# What the task asks:
Could you write out, exactly as they stand, only the lines in the listing below from the line with "X138430000Y-102870000D03*" to the line with "with asynchronous reset", both ends included, without the pictures?

# Given information:
********************

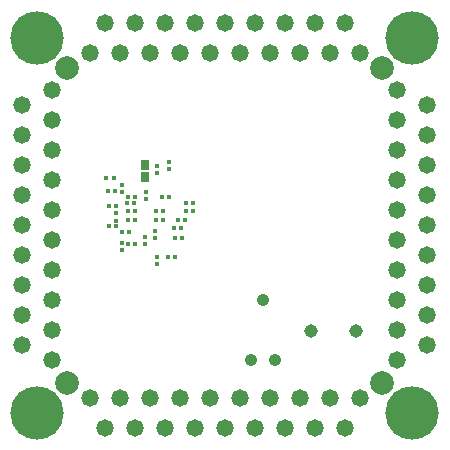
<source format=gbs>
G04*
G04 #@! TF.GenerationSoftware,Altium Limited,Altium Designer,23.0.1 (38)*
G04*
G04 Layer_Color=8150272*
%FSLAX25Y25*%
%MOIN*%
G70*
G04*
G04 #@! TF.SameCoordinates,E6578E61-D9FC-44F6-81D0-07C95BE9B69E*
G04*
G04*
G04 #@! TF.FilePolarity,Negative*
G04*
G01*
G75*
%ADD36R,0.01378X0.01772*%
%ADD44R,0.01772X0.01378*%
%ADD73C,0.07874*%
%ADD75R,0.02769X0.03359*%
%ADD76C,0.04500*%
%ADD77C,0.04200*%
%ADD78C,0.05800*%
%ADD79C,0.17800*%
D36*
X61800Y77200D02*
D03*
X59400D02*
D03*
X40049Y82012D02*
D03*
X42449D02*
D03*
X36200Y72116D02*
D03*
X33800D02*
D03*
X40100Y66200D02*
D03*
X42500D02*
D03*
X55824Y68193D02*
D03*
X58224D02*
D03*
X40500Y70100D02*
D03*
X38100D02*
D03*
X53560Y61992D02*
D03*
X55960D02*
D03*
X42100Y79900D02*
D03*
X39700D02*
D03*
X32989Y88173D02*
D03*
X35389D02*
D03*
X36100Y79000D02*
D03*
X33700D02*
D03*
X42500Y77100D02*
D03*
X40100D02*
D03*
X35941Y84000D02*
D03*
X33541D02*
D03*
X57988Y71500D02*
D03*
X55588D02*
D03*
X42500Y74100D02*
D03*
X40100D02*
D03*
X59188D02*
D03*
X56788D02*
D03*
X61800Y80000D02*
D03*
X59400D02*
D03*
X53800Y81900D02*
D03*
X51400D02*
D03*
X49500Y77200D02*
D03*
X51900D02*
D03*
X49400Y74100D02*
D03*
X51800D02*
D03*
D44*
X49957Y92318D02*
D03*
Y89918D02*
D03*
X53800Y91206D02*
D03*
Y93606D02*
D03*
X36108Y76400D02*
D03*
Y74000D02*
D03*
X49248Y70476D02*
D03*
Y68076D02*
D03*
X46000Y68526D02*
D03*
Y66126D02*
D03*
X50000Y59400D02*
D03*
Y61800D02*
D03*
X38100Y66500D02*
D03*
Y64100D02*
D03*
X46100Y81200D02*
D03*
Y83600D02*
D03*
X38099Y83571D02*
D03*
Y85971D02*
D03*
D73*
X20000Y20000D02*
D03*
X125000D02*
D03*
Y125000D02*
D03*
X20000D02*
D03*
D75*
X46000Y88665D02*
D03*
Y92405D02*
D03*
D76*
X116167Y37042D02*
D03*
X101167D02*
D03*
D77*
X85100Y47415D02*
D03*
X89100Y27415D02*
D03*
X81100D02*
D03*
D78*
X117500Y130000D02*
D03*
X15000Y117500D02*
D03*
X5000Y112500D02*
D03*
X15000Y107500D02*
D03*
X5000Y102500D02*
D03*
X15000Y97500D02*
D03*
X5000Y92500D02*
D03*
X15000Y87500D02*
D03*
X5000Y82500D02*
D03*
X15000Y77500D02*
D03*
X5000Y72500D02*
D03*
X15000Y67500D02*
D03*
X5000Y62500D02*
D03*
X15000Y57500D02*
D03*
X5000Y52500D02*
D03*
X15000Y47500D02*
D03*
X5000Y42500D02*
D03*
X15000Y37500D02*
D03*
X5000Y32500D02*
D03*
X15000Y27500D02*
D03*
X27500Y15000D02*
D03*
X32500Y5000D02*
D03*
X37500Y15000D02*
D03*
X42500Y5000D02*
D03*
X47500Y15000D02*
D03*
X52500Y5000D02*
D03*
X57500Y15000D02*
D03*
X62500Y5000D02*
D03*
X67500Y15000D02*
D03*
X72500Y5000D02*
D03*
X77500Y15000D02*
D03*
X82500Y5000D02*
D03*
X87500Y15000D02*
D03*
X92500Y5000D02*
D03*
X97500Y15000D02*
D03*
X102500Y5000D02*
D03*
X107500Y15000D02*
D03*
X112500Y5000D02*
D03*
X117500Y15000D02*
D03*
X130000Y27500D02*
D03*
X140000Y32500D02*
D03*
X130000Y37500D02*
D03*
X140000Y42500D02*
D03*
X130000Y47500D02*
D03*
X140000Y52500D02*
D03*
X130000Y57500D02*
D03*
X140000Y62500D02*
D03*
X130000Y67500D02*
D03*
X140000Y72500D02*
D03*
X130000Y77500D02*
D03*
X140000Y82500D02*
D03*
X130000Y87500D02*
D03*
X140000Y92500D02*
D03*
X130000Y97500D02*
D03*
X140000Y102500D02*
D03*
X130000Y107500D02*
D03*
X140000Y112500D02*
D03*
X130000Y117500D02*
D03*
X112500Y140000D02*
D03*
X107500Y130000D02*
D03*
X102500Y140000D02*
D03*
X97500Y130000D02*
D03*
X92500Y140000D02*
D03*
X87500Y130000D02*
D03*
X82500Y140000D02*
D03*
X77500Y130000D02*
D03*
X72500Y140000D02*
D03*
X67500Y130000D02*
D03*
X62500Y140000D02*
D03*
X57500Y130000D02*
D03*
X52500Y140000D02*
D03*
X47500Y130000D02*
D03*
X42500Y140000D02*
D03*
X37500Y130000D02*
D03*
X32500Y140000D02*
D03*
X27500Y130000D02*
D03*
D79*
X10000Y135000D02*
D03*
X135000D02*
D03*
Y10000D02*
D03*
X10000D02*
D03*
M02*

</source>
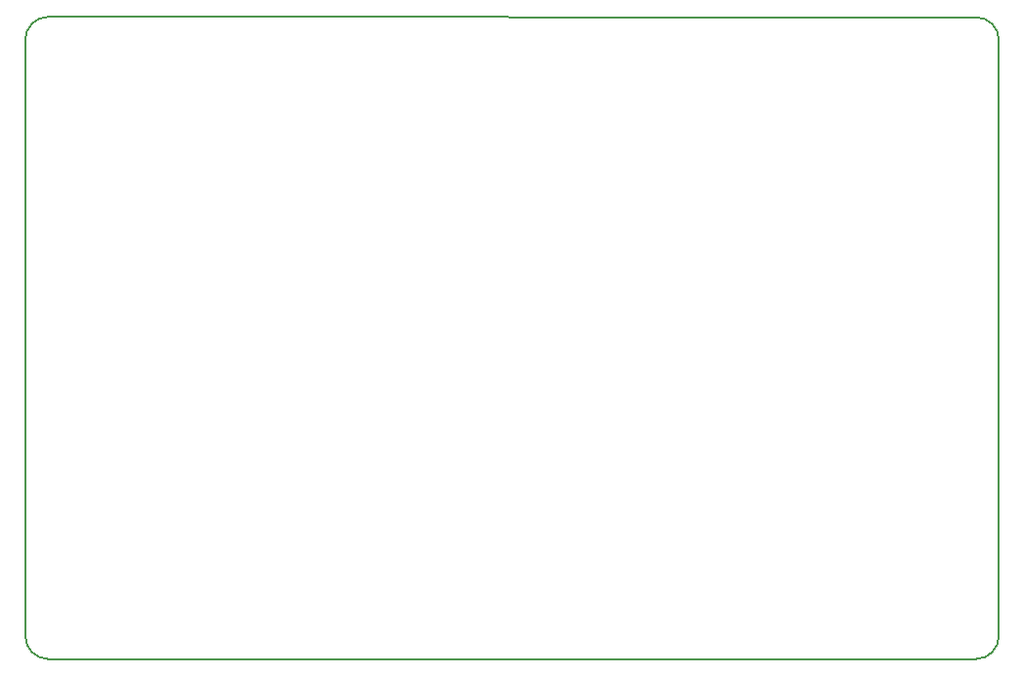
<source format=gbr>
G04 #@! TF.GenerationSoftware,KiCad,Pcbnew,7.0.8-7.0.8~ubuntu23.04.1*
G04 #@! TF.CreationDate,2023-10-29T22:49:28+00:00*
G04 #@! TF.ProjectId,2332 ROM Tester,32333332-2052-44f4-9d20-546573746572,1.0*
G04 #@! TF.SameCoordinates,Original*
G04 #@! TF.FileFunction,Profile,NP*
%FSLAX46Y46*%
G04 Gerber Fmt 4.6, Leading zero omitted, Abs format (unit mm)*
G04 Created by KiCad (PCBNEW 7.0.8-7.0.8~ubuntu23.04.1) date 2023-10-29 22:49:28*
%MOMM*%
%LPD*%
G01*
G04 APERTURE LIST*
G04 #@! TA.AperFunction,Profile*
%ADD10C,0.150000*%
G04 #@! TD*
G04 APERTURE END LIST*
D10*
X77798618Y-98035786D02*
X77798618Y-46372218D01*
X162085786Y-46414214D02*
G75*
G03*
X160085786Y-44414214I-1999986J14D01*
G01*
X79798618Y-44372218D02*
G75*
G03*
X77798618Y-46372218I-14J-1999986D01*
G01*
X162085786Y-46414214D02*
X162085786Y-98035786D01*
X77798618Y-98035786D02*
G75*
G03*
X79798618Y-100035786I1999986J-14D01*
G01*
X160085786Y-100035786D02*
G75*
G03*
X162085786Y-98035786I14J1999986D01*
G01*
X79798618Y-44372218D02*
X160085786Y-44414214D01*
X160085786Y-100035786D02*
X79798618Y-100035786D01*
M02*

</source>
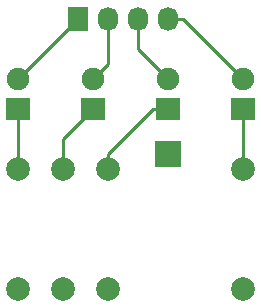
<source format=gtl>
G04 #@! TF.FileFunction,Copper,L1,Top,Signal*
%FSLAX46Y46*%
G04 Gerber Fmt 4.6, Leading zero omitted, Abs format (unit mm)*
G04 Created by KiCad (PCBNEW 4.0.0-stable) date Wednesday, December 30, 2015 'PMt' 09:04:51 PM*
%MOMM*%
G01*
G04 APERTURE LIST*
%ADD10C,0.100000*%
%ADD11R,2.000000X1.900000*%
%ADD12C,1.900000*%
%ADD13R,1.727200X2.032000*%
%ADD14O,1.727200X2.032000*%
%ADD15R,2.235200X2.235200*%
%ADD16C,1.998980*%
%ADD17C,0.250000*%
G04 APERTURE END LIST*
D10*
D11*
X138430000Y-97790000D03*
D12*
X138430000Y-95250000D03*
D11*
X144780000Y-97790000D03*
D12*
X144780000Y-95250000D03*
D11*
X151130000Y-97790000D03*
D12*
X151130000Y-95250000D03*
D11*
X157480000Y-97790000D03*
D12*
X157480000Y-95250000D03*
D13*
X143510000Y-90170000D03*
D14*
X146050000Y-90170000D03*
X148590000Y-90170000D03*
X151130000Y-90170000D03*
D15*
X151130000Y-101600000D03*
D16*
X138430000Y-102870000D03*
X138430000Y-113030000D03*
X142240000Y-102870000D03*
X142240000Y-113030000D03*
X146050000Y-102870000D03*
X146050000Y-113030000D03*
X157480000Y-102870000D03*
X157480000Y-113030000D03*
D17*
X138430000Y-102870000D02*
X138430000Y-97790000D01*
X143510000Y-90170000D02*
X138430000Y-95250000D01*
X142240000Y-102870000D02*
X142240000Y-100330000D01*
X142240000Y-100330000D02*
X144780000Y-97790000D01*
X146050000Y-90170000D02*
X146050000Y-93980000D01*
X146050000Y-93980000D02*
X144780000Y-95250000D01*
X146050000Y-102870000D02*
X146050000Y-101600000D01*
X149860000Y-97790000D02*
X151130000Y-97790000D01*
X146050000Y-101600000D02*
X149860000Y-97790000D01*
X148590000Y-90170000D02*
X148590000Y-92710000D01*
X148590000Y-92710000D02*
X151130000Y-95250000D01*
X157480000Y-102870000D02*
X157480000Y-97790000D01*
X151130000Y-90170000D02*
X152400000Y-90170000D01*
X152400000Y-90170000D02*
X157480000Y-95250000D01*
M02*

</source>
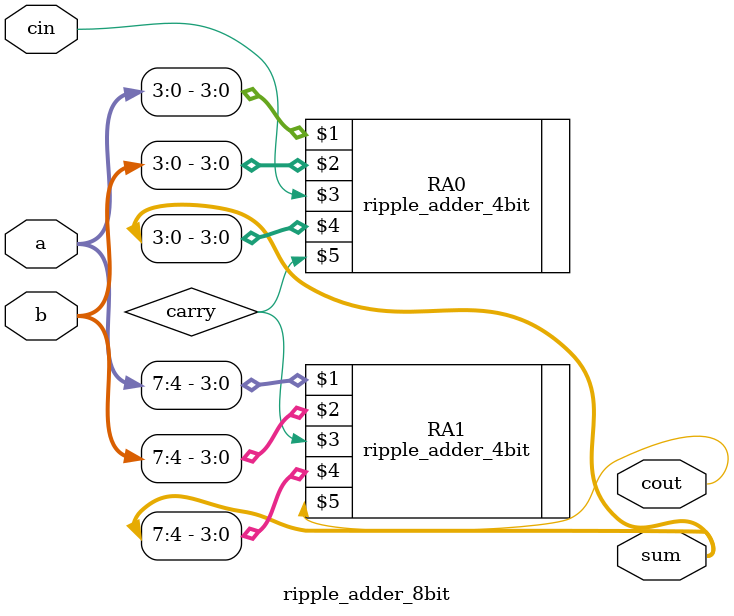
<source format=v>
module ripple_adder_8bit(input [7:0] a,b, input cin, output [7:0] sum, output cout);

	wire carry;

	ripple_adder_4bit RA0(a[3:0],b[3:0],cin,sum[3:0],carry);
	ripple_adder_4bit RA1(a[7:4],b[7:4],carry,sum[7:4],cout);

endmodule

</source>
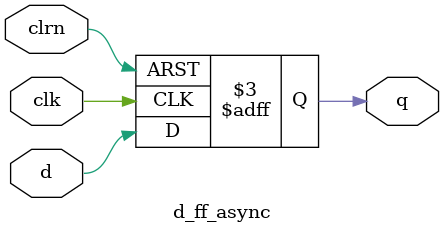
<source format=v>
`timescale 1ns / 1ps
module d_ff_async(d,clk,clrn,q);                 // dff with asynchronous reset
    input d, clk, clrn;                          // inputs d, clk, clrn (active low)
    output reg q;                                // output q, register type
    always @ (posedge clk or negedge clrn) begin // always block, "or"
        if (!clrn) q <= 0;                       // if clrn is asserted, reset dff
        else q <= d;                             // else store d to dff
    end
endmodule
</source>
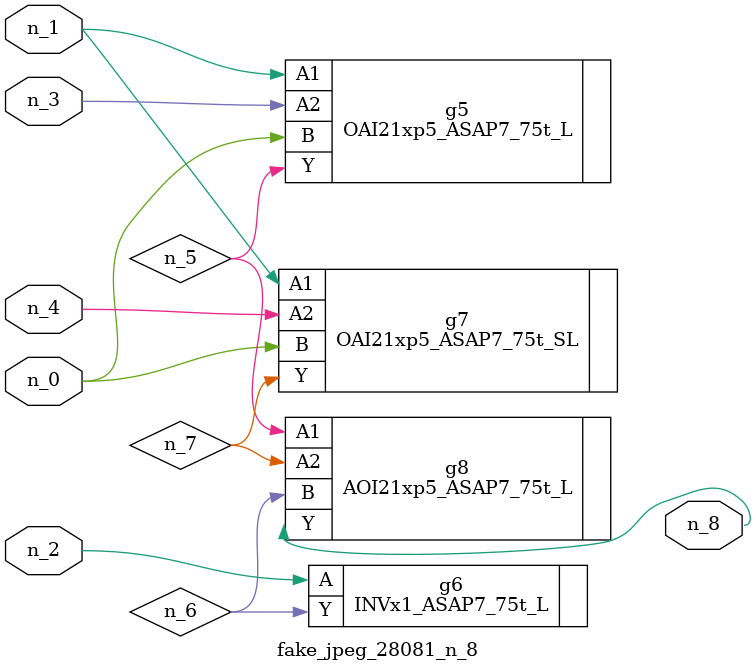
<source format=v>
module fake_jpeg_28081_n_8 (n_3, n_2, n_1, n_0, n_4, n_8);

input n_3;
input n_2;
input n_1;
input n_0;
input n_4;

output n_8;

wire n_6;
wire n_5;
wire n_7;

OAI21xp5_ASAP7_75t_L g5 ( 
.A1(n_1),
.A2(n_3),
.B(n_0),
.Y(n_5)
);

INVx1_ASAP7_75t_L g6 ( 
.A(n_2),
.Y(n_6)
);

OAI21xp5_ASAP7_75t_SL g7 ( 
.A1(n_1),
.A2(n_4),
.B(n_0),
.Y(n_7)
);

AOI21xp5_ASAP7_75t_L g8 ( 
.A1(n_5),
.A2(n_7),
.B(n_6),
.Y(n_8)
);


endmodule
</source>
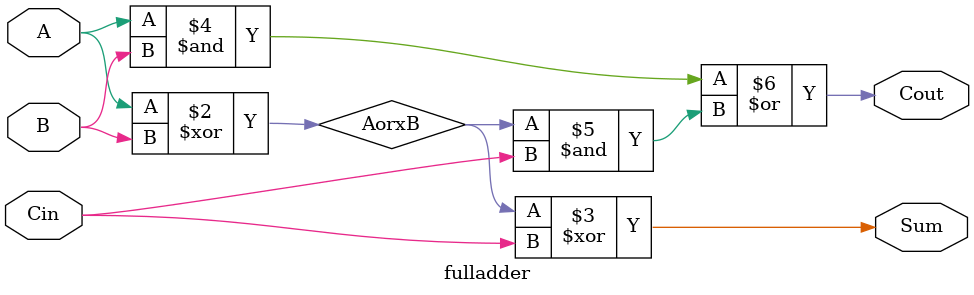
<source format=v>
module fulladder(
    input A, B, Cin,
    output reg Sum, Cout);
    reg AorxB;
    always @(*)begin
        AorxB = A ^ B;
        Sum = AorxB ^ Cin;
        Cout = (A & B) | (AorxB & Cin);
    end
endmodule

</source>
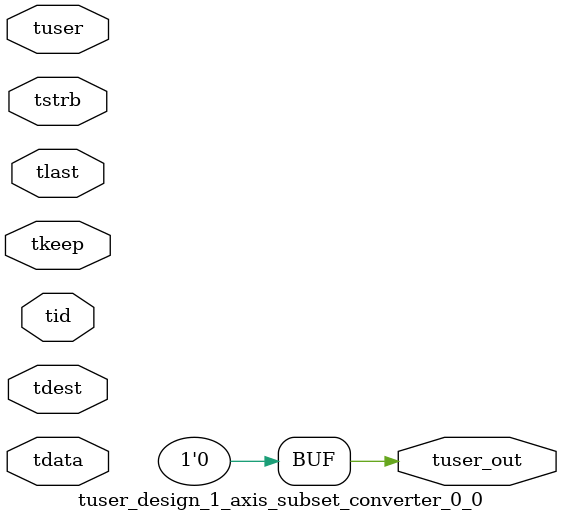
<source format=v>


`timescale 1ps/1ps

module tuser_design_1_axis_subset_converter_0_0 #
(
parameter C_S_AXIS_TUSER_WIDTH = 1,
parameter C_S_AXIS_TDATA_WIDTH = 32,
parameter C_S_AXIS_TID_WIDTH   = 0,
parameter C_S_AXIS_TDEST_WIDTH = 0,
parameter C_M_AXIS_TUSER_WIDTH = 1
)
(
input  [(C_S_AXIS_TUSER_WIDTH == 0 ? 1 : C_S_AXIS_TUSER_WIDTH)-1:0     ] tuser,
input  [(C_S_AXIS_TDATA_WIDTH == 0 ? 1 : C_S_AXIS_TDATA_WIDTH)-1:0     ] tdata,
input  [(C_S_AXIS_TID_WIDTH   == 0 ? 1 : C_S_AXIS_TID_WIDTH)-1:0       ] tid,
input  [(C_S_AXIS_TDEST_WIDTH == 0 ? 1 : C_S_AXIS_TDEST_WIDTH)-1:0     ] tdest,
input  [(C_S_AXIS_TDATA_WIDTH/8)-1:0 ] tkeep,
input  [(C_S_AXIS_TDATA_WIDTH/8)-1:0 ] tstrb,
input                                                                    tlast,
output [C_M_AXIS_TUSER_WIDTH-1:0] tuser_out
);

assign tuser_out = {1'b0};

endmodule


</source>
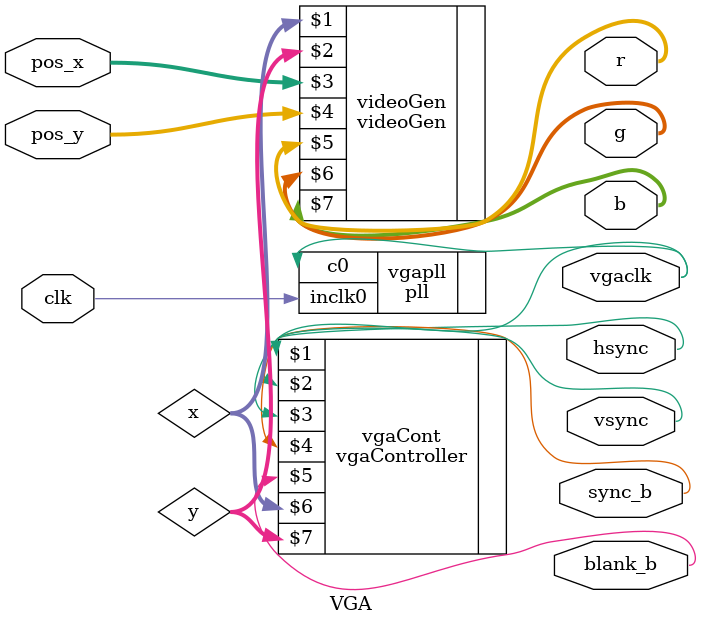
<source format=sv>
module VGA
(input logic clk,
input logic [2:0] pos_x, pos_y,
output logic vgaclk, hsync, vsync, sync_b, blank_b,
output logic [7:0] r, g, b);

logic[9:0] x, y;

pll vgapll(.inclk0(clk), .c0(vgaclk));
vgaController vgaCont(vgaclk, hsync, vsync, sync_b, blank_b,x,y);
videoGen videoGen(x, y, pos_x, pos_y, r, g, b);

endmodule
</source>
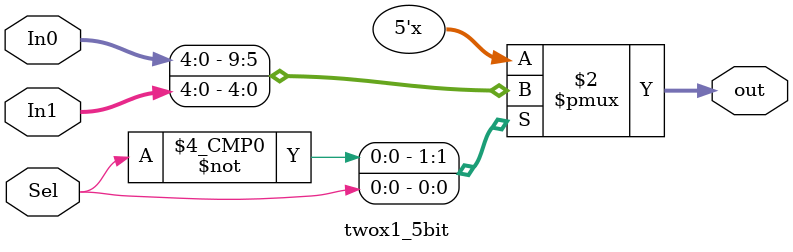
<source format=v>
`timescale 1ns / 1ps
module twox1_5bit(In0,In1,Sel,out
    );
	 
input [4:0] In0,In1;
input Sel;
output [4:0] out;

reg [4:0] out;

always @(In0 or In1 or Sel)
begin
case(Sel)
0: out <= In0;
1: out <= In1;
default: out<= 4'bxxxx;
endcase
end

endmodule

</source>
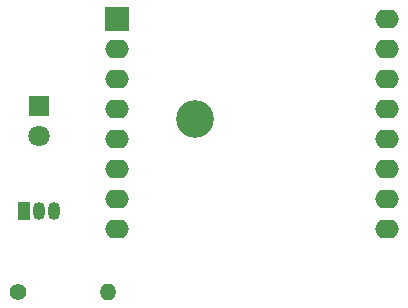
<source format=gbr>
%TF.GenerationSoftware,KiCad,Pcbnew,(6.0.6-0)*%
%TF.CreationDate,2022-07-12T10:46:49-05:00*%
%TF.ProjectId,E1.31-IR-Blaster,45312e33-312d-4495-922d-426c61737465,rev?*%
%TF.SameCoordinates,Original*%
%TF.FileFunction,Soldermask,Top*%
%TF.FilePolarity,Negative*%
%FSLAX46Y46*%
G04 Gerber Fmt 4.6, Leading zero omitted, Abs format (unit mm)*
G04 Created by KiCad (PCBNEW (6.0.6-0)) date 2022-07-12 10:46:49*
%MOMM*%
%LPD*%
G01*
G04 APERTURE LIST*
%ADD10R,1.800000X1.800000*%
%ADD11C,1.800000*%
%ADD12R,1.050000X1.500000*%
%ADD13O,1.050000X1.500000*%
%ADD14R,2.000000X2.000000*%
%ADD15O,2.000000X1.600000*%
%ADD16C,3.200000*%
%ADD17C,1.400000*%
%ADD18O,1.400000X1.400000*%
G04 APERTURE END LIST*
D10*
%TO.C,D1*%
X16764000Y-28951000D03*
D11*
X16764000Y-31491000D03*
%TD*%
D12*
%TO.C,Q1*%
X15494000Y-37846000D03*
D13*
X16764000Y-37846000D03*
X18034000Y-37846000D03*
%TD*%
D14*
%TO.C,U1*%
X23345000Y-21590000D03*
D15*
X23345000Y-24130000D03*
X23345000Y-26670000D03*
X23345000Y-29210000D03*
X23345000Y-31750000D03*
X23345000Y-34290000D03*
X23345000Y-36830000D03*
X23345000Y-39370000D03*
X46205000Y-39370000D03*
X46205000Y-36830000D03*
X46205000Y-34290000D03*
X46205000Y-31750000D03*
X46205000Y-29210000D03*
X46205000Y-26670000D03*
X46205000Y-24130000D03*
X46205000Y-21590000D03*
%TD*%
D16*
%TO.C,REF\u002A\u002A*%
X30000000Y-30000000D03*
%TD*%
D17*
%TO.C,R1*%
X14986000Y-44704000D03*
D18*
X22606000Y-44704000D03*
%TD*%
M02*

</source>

********************

# Exercise result:
X138430000Y-102870000D03*
X138430000Y-113030000D03*
X142240000Y-102870000D03*
X142240000Y-113030000D03*
X146050000Y-102870000D03*
X146050000Y-113030000D03*
X157480000Y-102870000D03*
X157480000Y-113030000D03*
D17*
X138430000Y-102870000D02*
X138430000Y-97790000D01*
X143510000Y-90170000D02*
X138430000Y-95250000D01*
X142240000Y-102870000D02*
X142240000Y-100330000D01*
X142240000Y-100330000D02*
X144780000Y-97790000D01*
X146050000Y-90170000D02*
X146050000Y-93980000D01*
X146050000Y-93980000D02*
X144780000Y-95250000D01*
X146050000Y-102870000D02*
X146050000Y-101600000D01*
X149860000Y-97790000D02*
X151130000Y-97790000D01*
X146050000Y-101600000D02*
X149860000Y-97790000D01*
X148590000Y-90170000D02*
X148590000Y-92710000D01*
X148590000Y-92710000D02*
X151130000Y-95250000D01*
X157480000Y-102870000D02*
X157480000Y-97790000D01*
X151130000Y-90170000D02*
X152400000Y-90170000D01*
X152400000Y-90170000D02*
X157480000Y-95250000D01*
M02*

</source>
<source format=v>
module ripple_adder_8bit(input [7:0] a,b, input cin, output [7:0] sum, output cout);

	wire carry;

	ripple_adder_4bit RA0(a[3:0],b[3:0],cin,sum[3:0],carry);
	ripple_adder_4bit RA1(a[7:4],b[7:4],carry,sum[7:4],cout);

endmodule

</source>
<source format=v>
`timescale 1ns / 1ps
module d_ff_async(d,clk,clrn,q);                 // dff with asynchronous reset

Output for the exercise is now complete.